A Xerox HP deal would be disastrous for the partner community, said Venero. “It’s a bad deal for partners especially if Xerox has the controlling interest,” he said. “Xerox has a luckluster channel alignment compared with HP’s true go to market with partners. Xerox has a less channel friendly and channel focused model than HP particularly in the enterprise market.”

Furthermore, Venero said, Xerox’s offer never properly valued the HP PC business. “The PC business is alive and kicking and is going to continue to grow,” he said.

As for Icahn’s next move, Venero said: “This was a bad deal born out of nothing that was logical or doable. If you look at who benefitted from this, it was Icahn who profited when Xerox stock went up and when HP’s stock went up. I am sure Icahn accomplished what he wanted to at this point. Hopefully he goes quietly into the night because as they says this ship isn’t going to sail and this dog isn’t going to hunt.”

Combining Xerox and HP would bring together the leaders in printer and copier devices at a time when the industry is waning.

The Xerox takeover bid came just days after Enrique Lores took the helm as CEO of HP and the company began rolling out a reorganization and restructuring plan meant to improve efficiency and support investment in key areas.

Key partners of HP told CRN previously that they didn’t see the upside for HP if Xerox was successful in the takeover bid.

"This proposed move by Xerox has only negative outcomes for HP’s channel partners," said Harry Zarek, president and CEO of Compugen, No. 57 on CRN's 2019 Solution Provider 500.

"Xerox has historically been a direct sales organization and is still in the early stages of understanding how the channel model works," Zarek said. "Contrast that with HP as a mature, channel-focused business.

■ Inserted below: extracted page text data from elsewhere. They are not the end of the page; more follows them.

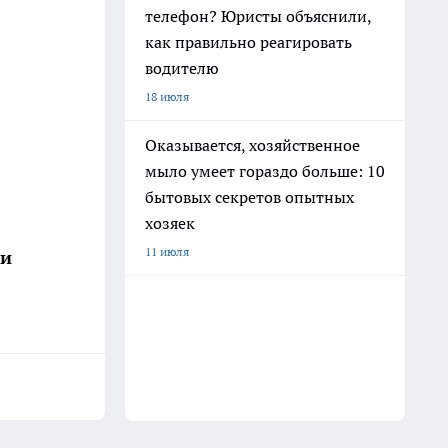
телефон? Юристы объяснили,
как правильно реагировать
водителю
18 июля
Оказывается, хозяйственное
мыло умеет гораздо больше: 10
бытовых секретов опытных
хозяек
11 июля
ши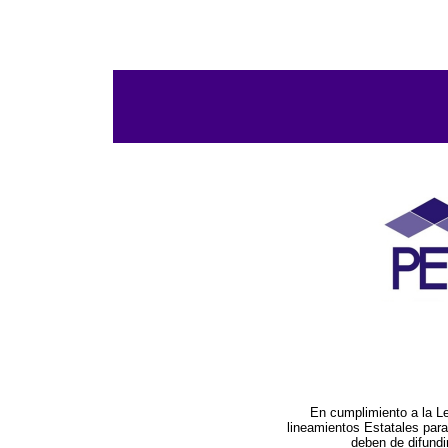
En cumplimiento a la L
lineamientos Estatales par
deben de difundi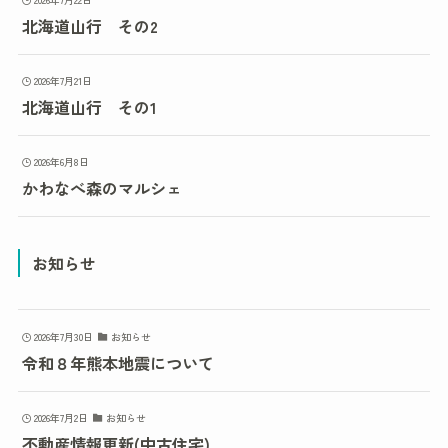
北海道山行 その2
2026年7月21日
北海道山行 その1
2026年6月8日
かわなべ森のマルシェ
お知らせ
2026年7月30日
お知らせ
令和８年熊本地震について
2026年7月2日
お知らせ
不動産情報更新(中古住宅)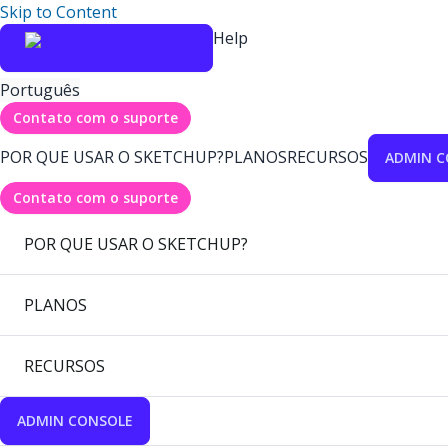
Skip to Content
Help
Português
Contato com o suporte
POR QUE USAR O SKETCHUP?
PLANOS
RECURSOS
ADMIN C
Contato com o suporte
POR QUE USAR O SKETCHUP?
PLANOS
RECURSOS
ADMIN CONSOLE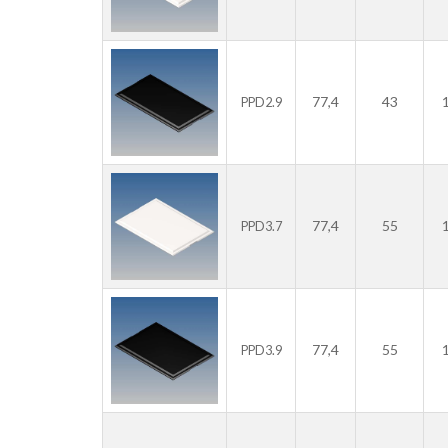
77,4
43
PPD2.9
77,4
55
PPD3.7
77,4
55
PPD3.9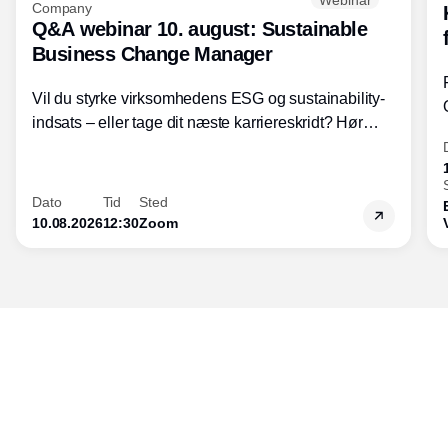
Company
Q&A webinar 10. august: Sustainable
Business Change Manager
Vil du styrke virksomhedens ESG og sustainability-
indsats – eller tage dit næste karriereskridt? Hør
hvordan den praktiske SBCM-uddannelse med
certificering giver dig viden og handlekompetencer
inden for bæredygtig forretningsudvikling - så du
Dato
Tid
Sted
skaber værdi for både samfund og bundlinje.
10.08.2026
12:30
Zoom
Udgiver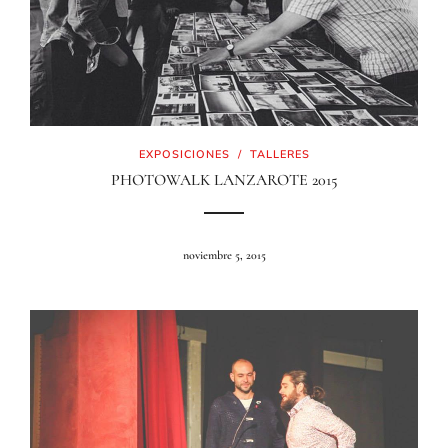
EXPOSICIONES
/
TALLERES
PHOTOWALK LANZAROTE 2015
noviembre 5, 2015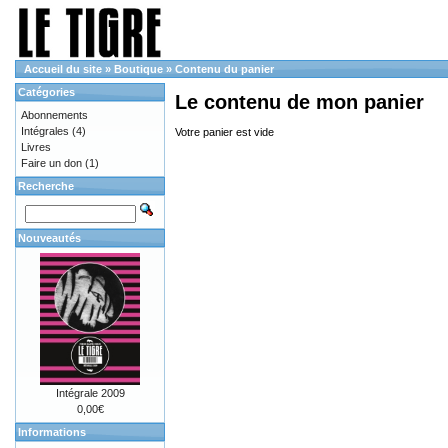
Accueil du site
»
Boutique
»
Contenu du panier
Catégories
Le contenu de mon panier
Abonnements
Intégrales
(4)
Votre panier est vide
Livres
Faire un don
(1)
Recherche
Nouveautés
Intégrale 2009
0,00€
Informations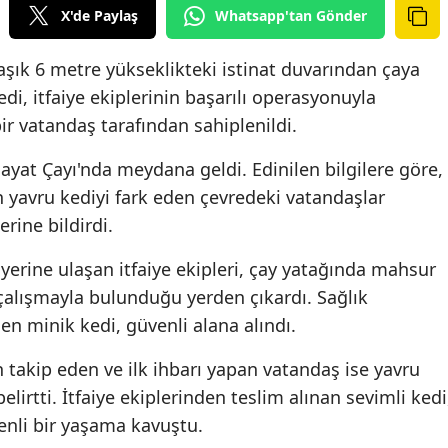
X'de Paylaş
Whatsapp'tan Gönder
şık 6 metre yükseklikteki istinat duvarından çaya
i, itfaiye ekiplerinin başarılı operasyonuyla
bir vatandaş tarafından sahiplenildi.
ayat Çayı'nda meydana geldi. Edinilen bilgilere göre,
 yavru kediyi fark eden çevredeki vatandaşlar
rine bildirdi.
 yerine ulaşan itfaiye ekipleri, çay yatağında mahsur
r çalışmayla bulunduğu yerden çıkardı. Sağlık
n minik kedi, güvenli alana alındı.
takip eden ve ilk ihbarı yapan vatandaş ise yavru
elirtti. İtfaiye ekiplerinden teslim alınan sevimli kedi
enli bir yaşama kavuştu.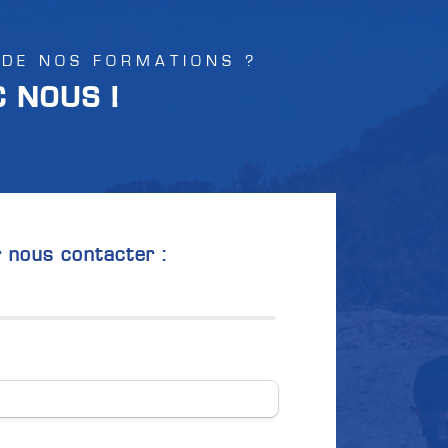
 DE NOS FORMATIONS ?
 NOUS !
r nous contacter :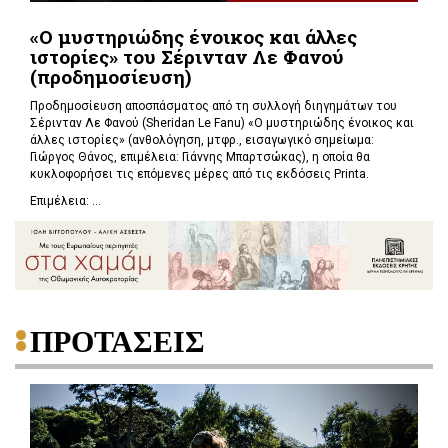
«Ο μυστηριώδης ένοικος και άλλες
ιστορίες» του Σέρινταν Λε Φανού
(προδημοσίευση)
Προδημοσίευση αποσπάσματος από τη συλλογή διηγημάτων του
Σέρινταν Λε Φανού (Sheridan Le Fanu) «Ο μυστηριώδης ένοικος και
άλλες ιστορίες» (ανθολόγηση, μτφρ., εισαγωγικό σημείωμα:
Γιώργος Θάνος, επιμέλεια: Γιάννης Μπαρτσώκας), η οποία θα
κυκλοφορήσει τις επόμενες μέρες από τις εκδόσεις Printa.
Επιμέλεια: ...
ΠΡΟΤΑΣΕΙΣ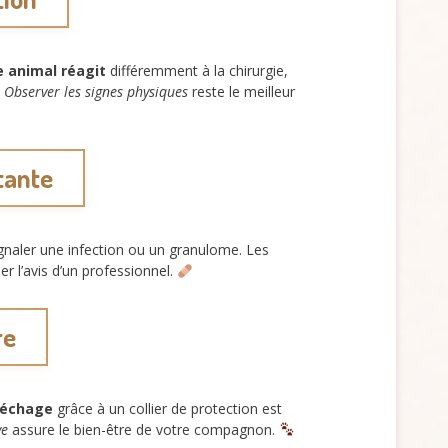
 animal réagit
différemment à la chirurgie,
.
Observer les signes physiques
reste le meilleur
tante
ignaler une infection ou un granulome. Les
 l’avis d’un professionnel.
re
 léchage
grâce à un collier de protection est
ve
assure le bien-être de votre compagnon.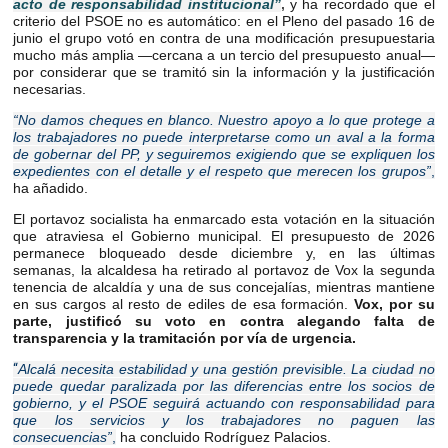
acto de responsabilidad institucional”
,
y ha recordado que el
criterio del PSOE no es automático: en el Pleno del pasado 16 de
junio el grupo votó en contra de una modificación presupuestaria
mucho más amplia —cercana a un tercio del presupuesto anual—
por considerar que se tramitó sin la información y la justificación
necesarias.
“No damos cheques en blanco. Nuestro apoyo a lo que protege a
los trabajadores no puede interpretarse como un aval a la forma
de gobernar del PP, y seguiremos exigiendo que se expliquen los
expedientes con el detalle y el respeto que merecen los grupos”
,
ha añadido.
El portavoz socialista ha enmarcado esta votación en la situación
que atraviesa el Gobierno municipal. El presupuesto de 2026
permanece bloqueado desde diciembre y, en las últimas
semanas, la alcaldesa ha retirado al portavoz de Vox la segunda
tenencia de alcaldía y una de sus concejalías, mientras mantiene
en sus cargos al resto de ediles de esa formación.
Vox, por su
parte, justificó su voto en contra alegando falta de
transparencia y la tramitación por vía de urgencia.
“
Alcalá necesita estabilidad y una gestión previsible. La ciudad no
puede quedar paralizada por las diferencias entre los socios de
gobierno, y el PSOE seguirá actuando con responsabilidad para
que los servicios y los trabajadores no paguen las
consecuencias”
,
ha concluido Rodríguez Palacios.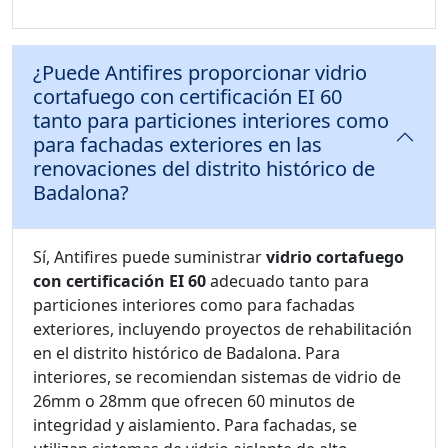
¿Puede Antifires proporcionar vidrio
cortafuego con certificación EI 60
tanto para particiones interiores como
para fachadas exteriores en las
renovaciones del distrito histórico de
Badalona?
Sí, Antifires puede suministrar
vidrio cortafuego
con certificación EI 60
adecuado tanto para
particiones interiores como para fachadas
exteriores, incluyendo proyectos de rehabilitación
en el distrito histórico de Badalona. Para
interiores, se recomiendan sistemas de vidrio de
26mm o 28mm que ofrecen 60 minutos de
integridad y aislamiento. Para fachadas, se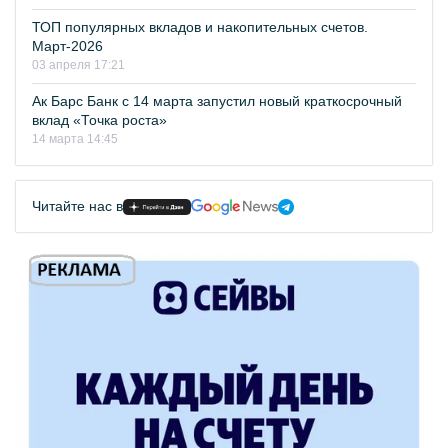
ТОП популярных вкладов и накопительных счетов.
Март-2026
03 апреля 17:21
Ак Барс Банк с 14 марта запустил новый краткосрочный
вклад «Точка роста»
14 марта 14:45
Читайте нас в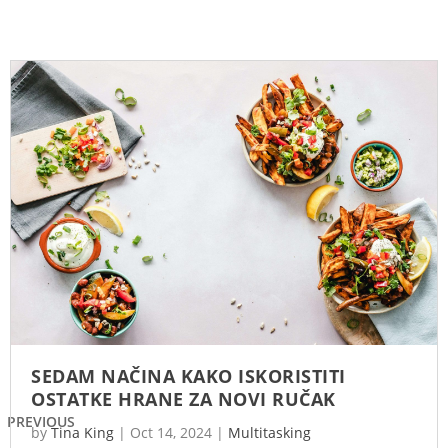
SEDAM NAČINA KAKO ISKORISTITI
OSTATKE HRANE ZA NOVI RUČAK
PREVIOUS
by
Tina King
|
Oct 14, 2024
|
Multitasking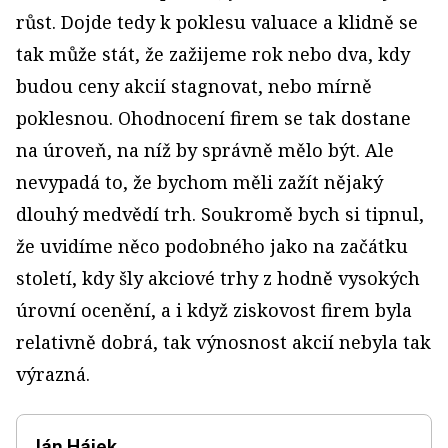
růst. Dojde tedy k poklesu valuace a klidně se
tak může stát, že zažijeme rok nebo dva, kdy
budou ceny akcií stagnovat, nebo mírně
poklesnou. Ohodnocení firem se tak dostane
na úroveň, na níž by správně mělo být. Ale
nevypadá to, že bychom měli zažít nějaký
dlouhý medvědí trh. Soukromě bych si tipnul,
že uvidíme něco podobného jako na začátku
století, kdy šly akciové trhy z hodně vysokých
úrovní ocenění, a i když ziskovost firem byla
relativně dobrá, tak výnosnost akcií nebyla tak
výrazná.
Ján Hájek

There is a big cultural mismatch around Xerox being able to understand how today’s IT channel model works."

Notably, HP's personal systems business is nearly twice the size of its printing business, and the company is the second-largest PC maker worldwide and the largest in the U.S. HP generated $28.27 billion in personal systems revenue during its latest three quarters, up 2.4 percent year over year.

"Xerox has no skills in the PC market and would only be a negative influence on that business," Zarek said.